## Requirement 1
Gather every line in the entries below that contains the word "costs".

## Page extract
↓

= Tiggy =

Danish musical artist and radio host

Charlotte Vigel (born 1970), better known as Tiggy, is a Danish singer and radio host.

== Biography ==
Vigel was born and brought up in Bornholm. Due to her parents' great interest in amateur theatricals, she made her stage debut at the age of 10 years old. As a result of her theatre performances, she developed a great interest in dancing and this led to her taking part in a number of competitions all over Denmark as well as forming her own dance group.

When Vigel turned sixteen, she began to concentrate more on music. She became the lead singer in both a dance group and a rock band and performed at numerous concerts. She went on tour with Next Stop Soviet and took part in the Melodi Grand Prix competition of Danish weekly magazine Se og Hør, winning a place in the finals. After an open-air concert, Vigel was offered a record contract by a German producer from Hamburg.

In 1994, after a lot of encouragement to develop her singing talent more seriously, Vigel started taking lessons at a music school in Lund, Sweden. Shortly afterwards, she enrolled at the Copenhagen Academy of Music.

↑

## Requirement 2
According to the Tiggy biography, where did Vigel begin taking lessons in 1994?

Saved data entries:
↓

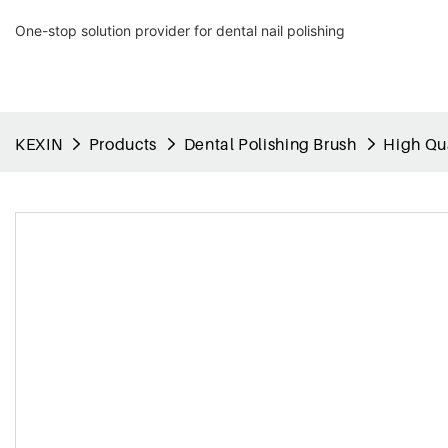
One-stop solution provider for dental nail polishing
KEXIN
Products
Dental Polishing Brush
High Qua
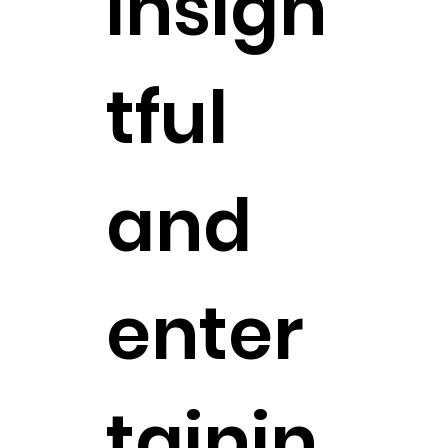
insigh
tful
and
enter
tainin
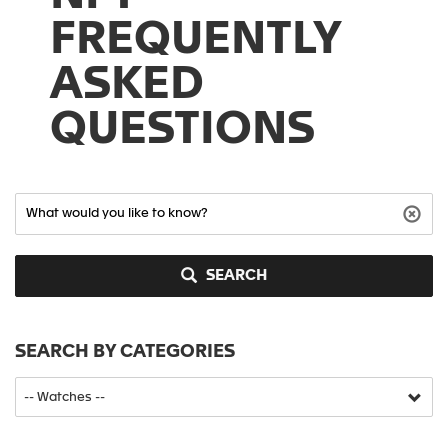
FREQUENTLY
ASKED
QUESTIONS
SEARCH
SEARCH BY CATEGORIES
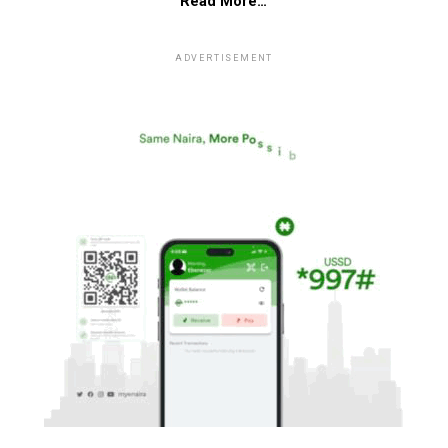
Read More…
ADVERTISEMENT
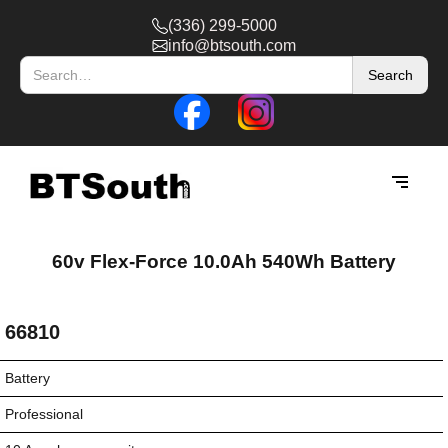
(336) 299-5000
info@btsouth.com
60v Flex-Force 10.0Ah 540Wh Battery
66810
Battery
Professional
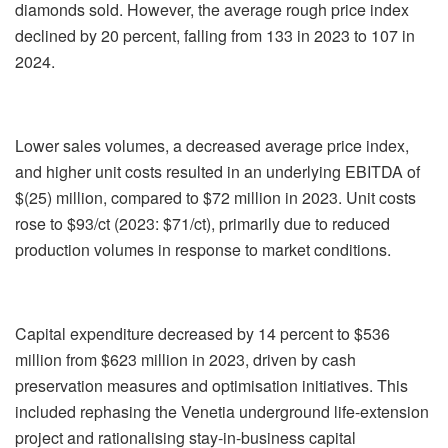
diamonds sold. However, the average rough price index
declined by 20 percent, falling from 133 in 2023 to 107 in
2024.
Lower sales volumes, a decreased average price index,
and higher unit costs resulted in an underlying EBITDA of
$(25) million, compared to $72 million in 2023. Unit costs
rose to $93/ct (2023: $71/ct), primarily due to reduced
production volumes in response to market conditions.
Capital expenditure decreased by 14 percent to $536
million from $623 million in 2023, driven by cash
preservation measures and optimisation initiatives. This
included rephasing the Venetia underground life-extension
project and rationalising stay-in-business capital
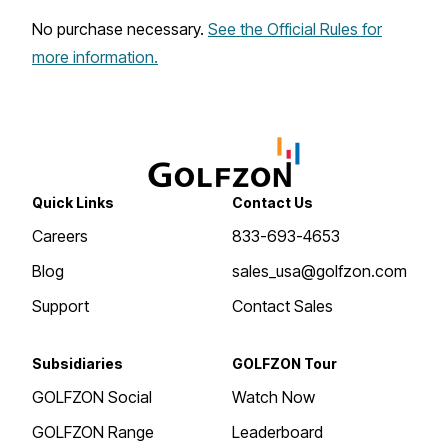
No purchase necessary.
See the Official Rules for
more information.
Quick Links
Contact Us
Careers
833-693-4653
Blog
sales_usa@golfzon.com
Support
Contact Sales
Subsidiaries
GOLFZON Tour
GOLFZON Social
Watch Now
GOLFZON Range
Leaderboard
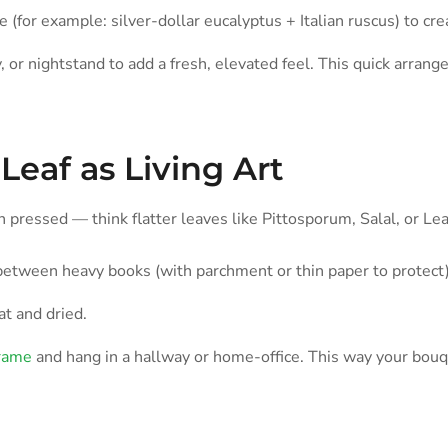
 (for example: silver-dollar eucalyptus + Italian ruscus) to cre
y, or nightstand to add a fresh, elevated feel. This quick arra
Leaf as Living Art
 pressed — think flatter leaves like Pittosporum, Salal, or Le
between heavy books (with parchment or thin paper to protect)
at and dried.
frame
and hang in a hallway or home-office. This way your bouq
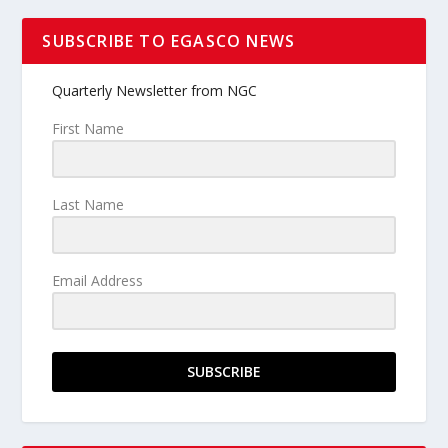
SUBSCRIBE TO EGASCO NEWS
Quarterly Newsletter from NGC
First Name
Last Name
Email Address
SUBSCRIBE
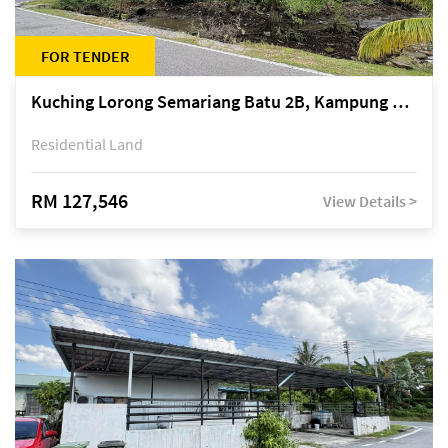
FOR TENDER
Kuching Lorong Semariang Batu 2B, Kampung Semariang Batu, off Jalan Semariang, Petra Jaya
Residential Land
RM 127,546
View Details >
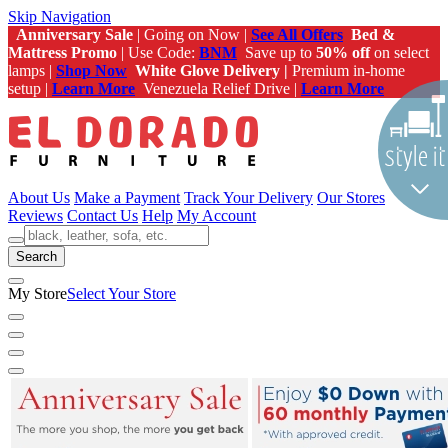
Skip Navigation
Anniversary Sale
| Going on Now |
See All Offers
Bed &
Mattress Promo
| Use Code:
BNM
Save up to
50% off
on select
lamps |
Shop Now
White Glove Delivery |
Premium in-home
setup |
Learn More
Venezuela Relief Drive |
Learn More
About Us
Make a Payment
Track Your Delivery
Our Stores
Reviews
Contact Us
Help
My Account
Search
My Store
Select Your Store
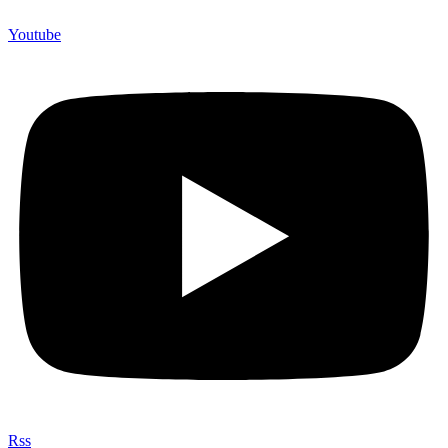
Youtube
Rss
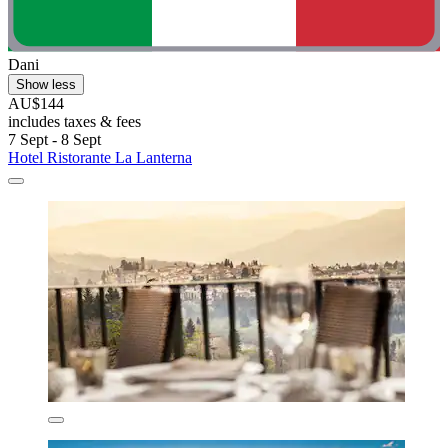
Dani
Show less
AU$144
includes taxes & fees
7 Sept - 8 Sept
Hotel Ristorante La Lanterna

↑

## Task output 1
and higher unit costs resulted in an underlying EBITDA of
$(25) million, compared to $72 million in 2023. Unit costs

## Task output 2
At a music school in Lund, Sweden.